Major pairs trade in familiar ranges on last day of 2024

Here is what you need to know on Tuesday, December 31:

The action in financial markets remain subdued as the year comes to an end. The economic calendar will not feature any data releases on Tuesday and trading conditions are likely to start normalizing when investors return from the New Year break on Thursday.

US Dollar PRICE This month

The table below shows the percentage change of US Dollar (USD) against listed major currencies this month. US Dollar was the strongest against the New Zealand Dollar.

  USD EUR GBP JPY CAD AUD NZD CHF
USD   1.45% 1.12% 3.24% 2.43% 4.67% 4.76% 2.38%
EUR -1.45%   -0.33% 1.72% 0.96% 3.17% 3.26% 0.91%
GBP -1.12% 0.33%   2.04% 1.30% 3.51% 3.60% 1.24%
JPY -3.24% -1.72% -2.04%   -0.79% 1.39% 1.46% -0.85%
CAD -2.43% -0.96% -1.30% 0.79%   2.18% 2.27% -0.05%
AUD -4.67% -3.17% -3.51% -1.39% -2.18%   0.08% -2.20%
NZD -4.76% -3.26% -3.60% -1.46% -2.27% -0.08%   -2.28%
CHF -2.38% -0.91% -1.24% 0.85% 0.05% 2.20% 2.28%  

The heat map shows percentage changes of major currencies against each other. The base currency is picked from the left column, while the quote currency is picked from the top row. For example, if you pick the US Dollar from the left column and move along the horizontal line to the Japanese Yen, the percentage change displayed in the box will represent USD (base)/JPY (quote).

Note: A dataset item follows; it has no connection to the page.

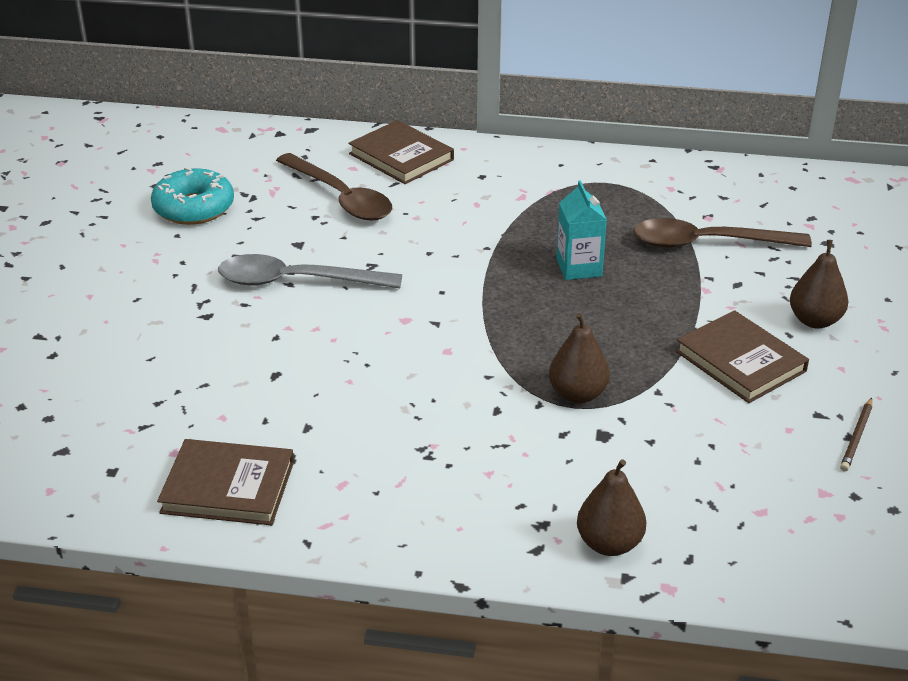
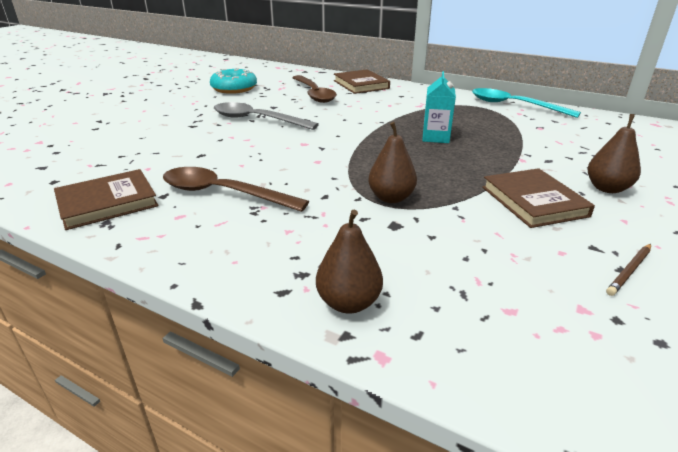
camera: 20 degrees right, 5 degrees down
brown book [157,439,294,525] -> brown book turned 60 degrees counterclockwise [54,169,158,230]
brown spoon [633,218,812,248] -> brown spoon moved to [163,167,309,212]
none -> turquoise spoon [472,88,581,118]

The data from the US showed on Monday that Pending Home Sales increased by 2.2% on a monthly basis in November. This reading followed the 1.8% increase recorded in October and came in better than the market expectation of 0.7%. During the Asian trading hours, NBS Manufacturing Purchasing Managers Index in China came in at 50.1 in December. In the same period, NBS Non-Manufacturing PMI improved to 52.2 from 50 in November.

The US Dollar (USD) Index continues to fluctuate near 108.00 after closing flat on Monday. The index, however, remains on track to end the third consecutive month in positive territory. Bond markets in the US will close early on New Year’s Eve. Meanwhile, US stock index futures trade marginally lower following the sharp decline seen in Wall Street’s main indexes on Monday.

After rising to its highest level in over 10 days above 1.0450, EUR/USD lost its traction and closed in the red on Monday. The pair holds steady at around 1.0400 in the European morning on Tuesday.

GBP/USD tested 1.2600 in the early American session on Monday but failed to gather bullish momentum. The pair stays in a consolidation phase near 1.2550 early Tuesday.

Gold declined below $2,600 and touched its lowest level since December 20 on Monday. XAU/USD holds its ground to begin the European session and trades near $2,610.

USD/JPY turned south and lost more than 0.5% on Monday, erasing a large portion of the previous week’s gains in the process. The pair continues to stretch lower and was last seen trading below 156.50.

US Dollar FAQs

The US Dollar (USD) is the official currency of the United States of America, and the ‘de facto’ currency of a significant number of other countries where it is found in circulation alongside local notes. It is the most heavily traded currency in the world, accounting for over 88% of all global foreign exchange turnover, or an average of $6.6 trillion in transactions per day, according to data from 2022. Following the second world war, the USD took over from the British Pound as the world’s reserve currency. For most of its history, the US Dollar was backed by Gold, until the Bretton Woods Agreement in 1971 when the Gold Standard went away.

The most important single factor impacting on the value of the US Dollar is monetary policy, which is shaped by the Federal Reserve (Fed). The Fed has two mandates: to achieve price stability (control inflation) and foster full employment. Its primary tool to achieve these two goals is by adjusting interest rates. When prices are rising too quickly and inflation is above the Fed’s 2% target, the Fed will raise rates, which helps the USD value. When inflation falls below 2% or the Unemployment Rate is too high, the Fed may lower interest rates, which weighs on the Greenback.

In extreme situations, the Federal Reserve can also print more Dollars and enact quantitative easing (QE). QE is the process by which the Fed substantially increases the flow of credit in a stuck financial system. It is a non-standard policy measure used when credit has dried up because banks will not lend to each other (out of the fear of counterparty default). It is a last resort when simply lowering interest rates is unlikely to achieve the necessary result. It was the Fed’s weapon of choice to combat the credit crunch that occurred during the Great Financial Crisis in 2008. It involves the Fed printing more Dollars and using them to buy US government bonds predominantly from financial institutions. QE usually leads to a weaker US Dollar.

Quantitative tightening (QT) is the reverse process whereby the Federal Reserve stops buying bonds from financial institutions and does not reinvest the principal from the bonds it holds maturing in new purchases. It is usually positive for the US Dollar.